Before investing in corporate bonds, it is important to understand the factors that influence bond prices and their security being an investment.
What to See Before Investing in Corporate Bonds
The important factors that you should consider when investing in bonds include:
- Government bonds are support by full faith and credit of the US government. Unfortunately, some corporations go out of business every year. Even the companies that are thought to be vibrant and successful are not free from economic downturns. Corporate bonds are supported by a company’s assets. If a company is in financial crunch, bond holders could be at risk. High yield or junk bonds are such corporate bonds that return an investor a higher yield compared to other types of bonds. These bonds are at a higher risk of default, which is why an investor is compensated with a greater yield.

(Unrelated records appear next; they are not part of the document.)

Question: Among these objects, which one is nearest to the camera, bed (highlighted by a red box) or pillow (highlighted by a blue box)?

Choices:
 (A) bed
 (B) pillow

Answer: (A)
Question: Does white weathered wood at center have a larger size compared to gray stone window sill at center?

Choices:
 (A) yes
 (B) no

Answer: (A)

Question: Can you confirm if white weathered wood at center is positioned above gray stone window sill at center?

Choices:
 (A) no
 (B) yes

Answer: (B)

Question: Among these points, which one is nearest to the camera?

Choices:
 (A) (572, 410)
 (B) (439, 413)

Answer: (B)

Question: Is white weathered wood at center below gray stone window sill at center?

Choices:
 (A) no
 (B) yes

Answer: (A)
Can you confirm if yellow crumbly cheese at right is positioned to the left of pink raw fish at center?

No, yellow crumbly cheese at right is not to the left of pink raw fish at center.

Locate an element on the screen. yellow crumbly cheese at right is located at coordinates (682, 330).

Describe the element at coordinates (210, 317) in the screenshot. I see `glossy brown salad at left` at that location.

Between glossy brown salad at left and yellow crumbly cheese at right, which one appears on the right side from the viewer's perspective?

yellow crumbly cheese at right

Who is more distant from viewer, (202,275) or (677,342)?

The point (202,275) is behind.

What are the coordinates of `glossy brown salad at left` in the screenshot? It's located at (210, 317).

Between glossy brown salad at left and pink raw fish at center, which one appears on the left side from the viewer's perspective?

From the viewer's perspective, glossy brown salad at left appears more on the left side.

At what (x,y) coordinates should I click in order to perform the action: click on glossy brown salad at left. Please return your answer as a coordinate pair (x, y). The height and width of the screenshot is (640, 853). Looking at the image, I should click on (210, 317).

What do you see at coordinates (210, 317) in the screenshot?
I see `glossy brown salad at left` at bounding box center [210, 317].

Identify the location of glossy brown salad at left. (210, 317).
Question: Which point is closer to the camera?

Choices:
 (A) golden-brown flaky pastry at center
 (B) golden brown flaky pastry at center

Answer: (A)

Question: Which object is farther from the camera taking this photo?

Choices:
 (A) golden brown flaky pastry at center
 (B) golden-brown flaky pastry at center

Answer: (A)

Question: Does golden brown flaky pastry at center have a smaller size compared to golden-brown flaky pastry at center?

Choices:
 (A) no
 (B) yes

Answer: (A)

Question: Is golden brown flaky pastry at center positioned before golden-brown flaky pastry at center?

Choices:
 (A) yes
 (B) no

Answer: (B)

- A grading system decides if a bond is either investment grade or under investment grade. This is not foolproof but this grading system manifests some visibility into a corporate bonds security and a company’s rapport. Non investment grade bonds are riskier than investment grade bonds and with the lower anticipated risk; the bond yields are lower also.
- Another factor that can influence a corporate bond, irrespective of the company’s overall financial health is its interest rates. If interest rate hikes, then existing bond values will drop. This is not only applied on corporate bonds, but almost on all bonds unless they have specific features associated with them. While this rise in interest rates may not influence the value of a bond if it is held to maturity, it can reduce the price and it could fetch in the secondary market. The secondary market is a place where sellers and buyers of bonds sell and buy bonds before their maturity date.
- One more factor when analyzing risk is whether you are opting for individual corporate bonds or corporate bond funds. Corporate bond funds do not have a maturity date while Individual corporate bonds have a maturity date. When bonds mature, the capital amount is repaid to the investor and interest payments stop.